By Dr. Mercola
In December 2017, Slate magazine published an astonishing article about the human papillomavirus (HPV) vaccine Gardasil, revealing how the safety trials for this controversial vaccine actually “weren’t designed to properly assess safety.”1 Gardasil is supposed to prevent infection by certain strains of HPV virus, which in rare cases may cause cervical cancer if left untreated.
However, trial data from Merck shows that Gardasil vaccinations may actually increase your risk of cervical cancer by 44.6 percent if you have been exposed to HPV strains 16 or 18 prior to vaccination.2 The U.S. Food and Drug Administration has made this document inaccessible, but we’ve saved a copy of it. In his Slate article, investigative journalist Frederik Joelving recounts the story of Kesia Lyng, a 30-year-old Danish woman who, at the age of 19, participated in a clinical trial for Merck’s Gardasil vaccine
“Lyng’s grandmother had died of cervical cancer the year before, so when a letter arrived offering her $500 to take part in a crucial international test of Gardasil, the decision was easy,” Joelving writes. “She got her first shot of the vaccine at Hvidovre Hospital in Copenhagen on September 19, 2002. The symptoms snuck up on her shortly after her second shot on November 14.

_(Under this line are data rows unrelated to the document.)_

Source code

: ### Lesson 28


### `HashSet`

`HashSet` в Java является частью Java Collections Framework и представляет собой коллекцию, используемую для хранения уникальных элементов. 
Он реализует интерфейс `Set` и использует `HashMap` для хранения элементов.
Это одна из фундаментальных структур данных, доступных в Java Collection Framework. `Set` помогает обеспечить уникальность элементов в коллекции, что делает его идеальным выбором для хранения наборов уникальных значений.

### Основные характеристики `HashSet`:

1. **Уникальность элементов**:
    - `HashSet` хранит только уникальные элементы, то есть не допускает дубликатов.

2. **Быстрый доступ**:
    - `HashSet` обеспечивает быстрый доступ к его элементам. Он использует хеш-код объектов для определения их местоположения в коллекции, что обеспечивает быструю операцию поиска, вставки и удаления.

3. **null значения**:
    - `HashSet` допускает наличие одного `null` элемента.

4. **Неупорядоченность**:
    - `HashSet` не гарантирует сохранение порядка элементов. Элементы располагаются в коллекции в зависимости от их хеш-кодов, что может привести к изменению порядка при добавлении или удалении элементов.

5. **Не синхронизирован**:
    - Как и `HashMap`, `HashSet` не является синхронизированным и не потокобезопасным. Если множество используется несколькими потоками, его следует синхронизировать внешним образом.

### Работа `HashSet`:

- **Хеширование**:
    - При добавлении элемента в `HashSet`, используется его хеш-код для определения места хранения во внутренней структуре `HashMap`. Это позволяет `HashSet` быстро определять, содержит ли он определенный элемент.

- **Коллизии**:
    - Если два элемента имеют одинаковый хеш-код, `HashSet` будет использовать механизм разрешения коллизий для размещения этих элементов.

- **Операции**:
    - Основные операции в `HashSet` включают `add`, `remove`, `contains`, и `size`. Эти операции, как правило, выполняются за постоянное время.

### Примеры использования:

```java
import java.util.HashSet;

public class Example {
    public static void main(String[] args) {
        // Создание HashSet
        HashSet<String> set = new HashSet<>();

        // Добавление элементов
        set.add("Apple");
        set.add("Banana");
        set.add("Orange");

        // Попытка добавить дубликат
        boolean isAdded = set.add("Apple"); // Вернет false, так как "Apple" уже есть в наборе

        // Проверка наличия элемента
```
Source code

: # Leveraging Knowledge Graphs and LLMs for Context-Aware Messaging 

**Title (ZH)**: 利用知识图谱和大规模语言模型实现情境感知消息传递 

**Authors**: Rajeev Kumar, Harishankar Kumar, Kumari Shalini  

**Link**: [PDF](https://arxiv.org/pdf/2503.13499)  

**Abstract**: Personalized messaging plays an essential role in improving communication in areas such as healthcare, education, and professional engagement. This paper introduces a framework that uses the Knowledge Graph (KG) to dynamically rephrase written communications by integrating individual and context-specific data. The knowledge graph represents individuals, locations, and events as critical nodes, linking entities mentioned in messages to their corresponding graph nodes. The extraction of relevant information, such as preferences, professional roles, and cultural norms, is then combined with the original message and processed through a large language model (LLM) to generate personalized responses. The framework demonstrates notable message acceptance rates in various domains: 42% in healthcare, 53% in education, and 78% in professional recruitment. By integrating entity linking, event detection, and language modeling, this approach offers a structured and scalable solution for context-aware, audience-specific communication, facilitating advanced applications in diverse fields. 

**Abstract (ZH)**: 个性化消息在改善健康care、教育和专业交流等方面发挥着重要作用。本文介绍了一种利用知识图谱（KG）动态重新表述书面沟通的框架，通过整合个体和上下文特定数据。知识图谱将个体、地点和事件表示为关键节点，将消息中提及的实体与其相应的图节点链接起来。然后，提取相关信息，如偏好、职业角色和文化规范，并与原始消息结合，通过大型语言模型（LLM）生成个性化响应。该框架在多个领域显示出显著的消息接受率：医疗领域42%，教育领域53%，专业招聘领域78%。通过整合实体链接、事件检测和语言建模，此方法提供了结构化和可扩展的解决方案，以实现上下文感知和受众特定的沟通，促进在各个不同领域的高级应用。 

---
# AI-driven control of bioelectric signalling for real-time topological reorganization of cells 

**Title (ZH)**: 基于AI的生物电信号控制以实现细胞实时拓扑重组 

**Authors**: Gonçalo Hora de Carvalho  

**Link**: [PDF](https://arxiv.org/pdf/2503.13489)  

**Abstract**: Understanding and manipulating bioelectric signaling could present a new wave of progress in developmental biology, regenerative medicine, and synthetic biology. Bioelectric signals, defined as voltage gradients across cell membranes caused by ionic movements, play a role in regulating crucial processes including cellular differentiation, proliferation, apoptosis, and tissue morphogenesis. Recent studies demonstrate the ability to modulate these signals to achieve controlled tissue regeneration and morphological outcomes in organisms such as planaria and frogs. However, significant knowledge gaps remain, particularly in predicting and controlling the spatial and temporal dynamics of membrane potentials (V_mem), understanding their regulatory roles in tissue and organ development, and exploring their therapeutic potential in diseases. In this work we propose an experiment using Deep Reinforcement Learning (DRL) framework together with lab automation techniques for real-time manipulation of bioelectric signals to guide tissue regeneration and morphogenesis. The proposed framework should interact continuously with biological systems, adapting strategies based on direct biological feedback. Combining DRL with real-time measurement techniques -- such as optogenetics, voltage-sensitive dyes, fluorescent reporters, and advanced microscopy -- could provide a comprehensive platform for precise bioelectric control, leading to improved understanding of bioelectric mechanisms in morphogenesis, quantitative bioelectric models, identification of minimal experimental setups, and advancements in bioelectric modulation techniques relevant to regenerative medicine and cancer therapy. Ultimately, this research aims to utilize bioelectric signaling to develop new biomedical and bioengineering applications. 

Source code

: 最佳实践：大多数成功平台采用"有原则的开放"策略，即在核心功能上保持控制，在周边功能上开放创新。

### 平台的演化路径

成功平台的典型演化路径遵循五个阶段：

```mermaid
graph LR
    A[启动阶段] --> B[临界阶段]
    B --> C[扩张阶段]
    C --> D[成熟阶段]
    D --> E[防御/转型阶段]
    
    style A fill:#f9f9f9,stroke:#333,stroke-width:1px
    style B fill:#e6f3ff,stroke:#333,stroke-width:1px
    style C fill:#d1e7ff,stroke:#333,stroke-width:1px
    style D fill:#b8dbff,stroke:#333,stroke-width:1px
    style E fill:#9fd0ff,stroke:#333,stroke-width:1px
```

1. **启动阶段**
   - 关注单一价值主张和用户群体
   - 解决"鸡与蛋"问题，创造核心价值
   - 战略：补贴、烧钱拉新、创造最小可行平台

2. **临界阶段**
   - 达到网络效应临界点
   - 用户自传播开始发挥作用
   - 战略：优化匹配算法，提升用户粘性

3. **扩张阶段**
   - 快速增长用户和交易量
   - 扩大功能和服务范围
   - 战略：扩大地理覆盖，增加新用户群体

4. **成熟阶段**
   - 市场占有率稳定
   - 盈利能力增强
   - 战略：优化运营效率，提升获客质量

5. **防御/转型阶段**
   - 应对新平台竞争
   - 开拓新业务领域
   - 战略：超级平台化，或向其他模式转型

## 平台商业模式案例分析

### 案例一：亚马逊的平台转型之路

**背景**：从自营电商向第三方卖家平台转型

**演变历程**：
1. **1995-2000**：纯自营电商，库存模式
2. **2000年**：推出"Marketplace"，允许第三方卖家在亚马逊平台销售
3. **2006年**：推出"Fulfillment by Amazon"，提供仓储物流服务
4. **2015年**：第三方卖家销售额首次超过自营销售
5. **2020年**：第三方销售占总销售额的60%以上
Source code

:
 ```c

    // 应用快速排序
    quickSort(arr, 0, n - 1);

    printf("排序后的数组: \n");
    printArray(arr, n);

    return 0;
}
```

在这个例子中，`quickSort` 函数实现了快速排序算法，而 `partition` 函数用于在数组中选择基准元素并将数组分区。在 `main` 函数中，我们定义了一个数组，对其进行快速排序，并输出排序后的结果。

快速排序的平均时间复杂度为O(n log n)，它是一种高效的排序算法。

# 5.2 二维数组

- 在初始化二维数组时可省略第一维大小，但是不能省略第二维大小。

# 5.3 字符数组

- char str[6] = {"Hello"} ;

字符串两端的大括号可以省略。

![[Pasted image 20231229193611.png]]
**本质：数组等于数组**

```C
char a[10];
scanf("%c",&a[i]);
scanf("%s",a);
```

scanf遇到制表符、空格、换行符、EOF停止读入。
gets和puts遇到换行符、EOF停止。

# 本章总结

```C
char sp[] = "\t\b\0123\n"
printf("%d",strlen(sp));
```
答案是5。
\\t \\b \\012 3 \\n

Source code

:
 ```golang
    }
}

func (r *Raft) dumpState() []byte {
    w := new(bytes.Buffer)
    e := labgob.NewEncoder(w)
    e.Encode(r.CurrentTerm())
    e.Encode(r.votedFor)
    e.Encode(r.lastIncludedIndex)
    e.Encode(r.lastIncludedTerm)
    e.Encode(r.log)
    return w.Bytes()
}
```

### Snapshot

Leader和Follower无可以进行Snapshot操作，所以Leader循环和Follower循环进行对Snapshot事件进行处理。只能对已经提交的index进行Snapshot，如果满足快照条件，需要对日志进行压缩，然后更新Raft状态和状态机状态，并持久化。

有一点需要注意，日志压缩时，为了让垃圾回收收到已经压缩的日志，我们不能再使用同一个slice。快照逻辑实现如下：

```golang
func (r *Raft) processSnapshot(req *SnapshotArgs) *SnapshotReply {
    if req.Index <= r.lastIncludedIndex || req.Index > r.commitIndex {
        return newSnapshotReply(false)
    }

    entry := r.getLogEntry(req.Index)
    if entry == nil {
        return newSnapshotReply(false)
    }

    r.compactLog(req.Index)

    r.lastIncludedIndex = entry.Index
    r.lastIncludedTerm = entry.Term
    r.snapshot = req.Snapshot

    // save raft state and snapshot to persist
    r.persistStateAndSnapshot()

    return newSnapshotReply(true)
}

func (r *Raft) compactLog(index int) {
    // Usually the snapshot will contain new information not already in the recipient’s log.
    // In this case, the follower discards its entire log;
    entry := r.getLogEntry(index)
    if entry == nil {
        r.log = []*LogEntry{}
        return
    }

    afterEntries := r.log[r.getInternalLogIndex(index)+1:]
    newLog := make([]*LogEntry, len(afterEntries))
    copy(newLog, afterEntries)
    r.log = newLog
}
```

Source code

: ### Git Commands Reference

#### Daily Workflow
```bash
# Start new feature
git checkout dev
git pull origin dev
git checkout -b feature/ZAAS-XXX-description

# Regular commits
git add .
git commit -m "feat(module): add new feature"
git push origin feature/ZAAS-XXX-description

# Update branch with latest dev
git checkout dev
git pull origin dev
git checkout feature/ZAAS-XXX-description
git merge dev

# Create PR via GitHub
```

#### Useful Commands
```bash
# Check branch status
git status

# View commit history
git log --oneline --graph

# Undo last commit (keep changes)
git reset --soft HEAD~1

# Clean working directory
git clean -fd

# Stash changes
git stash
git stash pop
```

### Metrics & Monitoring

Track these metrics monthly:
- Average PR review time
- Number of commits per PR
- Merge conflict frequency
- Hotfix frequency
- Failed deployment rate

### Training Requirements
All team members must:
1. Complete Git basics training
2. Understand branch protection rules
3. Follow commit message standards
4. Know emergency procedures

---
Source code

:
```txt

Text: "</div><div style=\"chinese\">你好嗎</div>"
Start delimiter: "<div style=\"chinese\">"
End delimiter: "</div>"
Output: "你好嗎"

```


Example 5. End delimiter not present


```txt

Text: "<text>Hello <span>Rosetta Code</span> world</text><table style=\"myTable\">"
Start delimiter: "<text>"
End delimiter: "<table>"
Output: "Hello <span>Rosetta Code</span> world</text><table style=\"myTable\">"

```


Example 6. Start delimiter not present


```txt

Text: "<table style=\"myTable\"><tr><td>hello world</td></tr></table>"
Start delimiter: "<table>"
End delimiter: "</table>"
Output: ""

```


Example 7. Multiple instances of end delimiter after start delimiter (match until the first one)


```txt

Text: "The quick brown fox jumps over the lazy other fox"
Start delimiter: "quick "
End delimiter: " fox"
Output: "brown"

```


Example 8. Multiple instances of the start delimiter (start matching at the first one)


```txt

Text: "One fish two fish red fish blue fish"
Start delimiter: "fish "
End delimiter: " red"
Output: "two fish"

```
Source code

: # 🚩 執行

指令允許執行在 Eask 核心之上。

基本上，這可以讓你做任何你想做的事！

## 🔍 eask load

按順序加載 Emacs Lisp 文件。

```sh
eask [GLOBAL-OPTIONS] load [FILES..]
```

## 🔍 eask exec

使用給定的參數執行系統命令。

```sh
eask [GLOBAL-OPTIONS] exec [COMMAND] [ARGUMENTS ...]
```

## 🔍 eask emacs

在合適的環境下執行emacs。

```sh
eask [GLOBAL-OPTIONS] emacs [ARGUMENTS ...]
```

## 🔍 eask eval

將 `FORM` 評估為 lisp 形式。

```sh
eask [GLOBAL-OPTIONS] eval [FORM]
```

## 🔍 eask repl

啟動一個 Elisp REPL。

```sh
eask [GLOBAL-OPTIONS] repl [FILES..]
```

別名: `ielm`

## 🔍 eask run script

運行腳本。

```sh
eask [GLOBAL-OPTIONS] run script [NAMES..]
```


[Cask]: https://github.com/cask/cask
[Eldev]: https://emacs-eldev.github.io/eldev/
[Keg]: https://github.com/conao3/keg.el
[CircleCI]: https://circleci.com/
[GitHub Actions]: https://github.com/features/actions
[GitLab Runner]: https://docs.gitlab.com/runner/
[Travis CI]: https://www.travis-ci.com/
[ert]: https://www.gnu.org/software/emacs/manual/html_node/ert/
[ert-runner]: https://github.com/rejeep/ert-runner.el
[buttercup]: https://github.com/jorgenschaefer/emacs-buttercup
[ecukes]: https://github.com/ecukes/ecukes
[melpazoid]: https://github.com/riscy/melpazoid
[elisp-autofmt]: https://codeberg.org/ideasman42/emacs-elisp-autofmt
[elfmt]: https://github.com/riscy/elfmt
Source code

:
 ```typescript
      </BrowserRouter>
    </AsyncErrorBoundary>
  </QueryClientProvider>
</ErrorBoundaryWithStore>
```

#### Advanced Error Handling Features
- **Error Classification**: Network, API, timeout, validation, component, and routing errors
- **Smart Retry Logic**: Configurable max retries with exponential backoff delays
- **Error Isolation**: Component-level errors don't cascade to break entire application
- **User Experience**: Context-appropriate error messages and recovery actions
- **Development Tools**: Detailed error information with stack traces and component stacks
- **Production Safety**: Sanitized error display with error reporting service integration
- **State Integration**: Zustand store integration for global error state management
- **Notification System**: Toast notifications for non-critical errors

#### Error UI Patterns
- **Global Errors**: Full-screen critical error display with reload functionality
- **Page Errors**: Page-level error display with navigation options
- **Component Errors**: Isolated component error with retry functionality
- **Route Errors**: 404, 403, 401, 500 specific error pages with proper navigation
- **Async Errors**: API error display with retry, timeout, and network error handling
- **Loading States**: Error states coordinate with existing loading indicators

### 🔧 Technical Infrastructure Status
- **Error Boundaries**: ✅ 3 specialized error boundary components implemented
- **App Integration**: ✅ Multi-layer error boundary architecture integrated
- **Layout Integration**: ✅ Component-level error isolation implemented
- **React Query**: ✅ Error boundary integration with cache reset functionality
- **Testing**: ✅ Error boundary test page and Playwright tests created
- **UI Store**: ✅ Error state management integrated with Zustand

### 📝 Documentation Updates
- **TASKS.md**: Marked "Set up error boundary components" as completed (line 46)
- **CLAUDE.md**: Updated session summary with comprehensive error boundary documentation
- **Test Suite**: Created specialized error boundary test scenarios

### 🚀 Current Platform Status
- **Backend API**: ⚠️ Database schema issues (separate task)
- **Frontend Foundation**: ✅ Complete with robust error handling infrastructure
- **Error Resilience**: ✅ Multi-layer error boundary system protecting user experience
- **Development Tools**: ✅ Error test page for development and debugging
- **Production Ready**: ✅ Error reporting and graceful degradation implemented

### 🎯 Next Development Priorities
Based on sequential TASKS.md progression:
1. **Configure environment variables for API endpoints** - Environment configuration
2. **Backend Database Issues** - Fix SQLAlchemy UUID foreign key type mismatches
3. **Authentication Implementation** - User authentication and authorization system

They never abated. It wasn’t until 2016 that she received her diagnosis — chronic fatigue syndrome (CFS) … In recent years, Lyng has become suspicious that there is a connection between her disease and her Gardasil immunization. Her ailments evoke descriptions found in hundreds of news stories from women who also received the vaccine, as well as several medical case reports from around the world.”